One of the primary objectives of Rural Development Programmes is alleviation of poverty and unemployment through creation of basic social and economic infrastructure, provision of training to rural unemployed youth and providing employment to marginal farmers to discourage seasonal and permanent migration to urban areas.
Rural development can be enriched and made more contextual only through the participation of all stakeholders of development. Today, agriculture, handicrafts, fisheries, poultry, and dairy are the primary contributors to the rural business and economy. These have to be fostered,through participatory efforts of the people.
Quick and correct implementation is the touchstone of all planning, and people’s participation plays a central role in the holistic and meaningful development of rural areas. People’s participation is one of the foremost prerequisites of development process both from procedural and philosophical perspectives, as stressed by the Ministry of Rural Development.

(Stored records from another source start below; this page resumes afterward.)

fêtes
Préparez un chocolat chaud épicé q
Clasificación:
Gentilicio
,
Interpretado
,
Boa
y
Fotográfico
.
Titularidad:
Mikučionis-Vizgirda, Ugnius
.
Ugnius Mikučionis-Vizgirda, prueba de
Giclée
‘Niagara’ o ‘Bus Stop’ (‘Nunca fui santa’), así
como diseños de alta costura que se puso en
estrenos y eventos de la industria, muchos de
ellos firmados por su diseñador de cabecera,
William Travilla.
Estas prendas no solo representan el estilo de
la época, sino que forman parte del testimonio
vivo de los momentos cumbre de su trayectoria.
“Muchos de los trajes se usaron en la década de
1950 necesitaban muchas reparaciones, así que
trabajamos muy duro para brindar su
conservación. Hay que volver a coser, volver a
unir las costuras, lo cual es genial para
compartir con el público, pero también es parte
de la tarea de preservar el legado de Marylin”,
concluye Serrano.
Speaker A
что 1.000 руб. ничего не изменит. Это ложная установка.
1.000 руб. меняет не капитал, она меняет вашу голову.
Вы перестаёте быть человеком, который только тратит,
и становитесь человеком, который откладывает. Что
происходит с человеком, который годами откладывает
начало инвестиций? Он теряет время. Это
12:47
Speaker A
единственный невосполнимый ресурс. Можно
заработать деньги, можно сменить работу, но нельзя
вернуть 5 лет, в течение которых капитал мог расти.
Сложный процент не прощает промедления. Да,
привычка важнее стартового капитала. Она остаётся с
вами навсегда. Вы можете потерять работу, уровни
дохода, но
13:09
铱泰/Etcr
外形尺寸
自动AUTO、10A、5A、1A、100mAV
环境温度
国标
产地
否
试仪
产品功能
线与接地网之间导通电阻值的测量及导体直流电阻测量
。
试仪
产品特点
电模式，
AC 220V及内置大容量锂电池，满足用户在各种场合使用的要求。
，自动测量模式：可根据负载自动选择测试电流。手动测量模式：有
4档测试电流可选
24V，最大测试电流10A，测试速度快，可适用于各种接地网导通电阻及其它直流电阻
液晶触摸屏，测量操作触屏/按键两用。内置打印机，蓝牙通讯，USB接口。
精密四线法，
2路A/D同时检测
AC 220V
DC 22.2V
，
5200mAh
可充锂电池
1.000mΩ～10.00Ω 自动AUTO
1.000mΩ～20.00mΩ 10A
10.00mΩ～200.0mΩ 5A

This is where the lacuna remains. For decades, various ideological groups have tried to exploit the situation of rural peoples’ ignorance, illiteracy and lack of understating of long-term benefits of the policies. We need concerted efforts from persuasive and like-minded groups to facilitate understanding and to bring people on a common platform.
In the last few years, some significant signs have been seen in some parts of India, yet there are miles to go before we see an overall growth. This issue of CSR Mandate brings some meaningful stories on development and growth in the rural sector, hunger and malnutrition.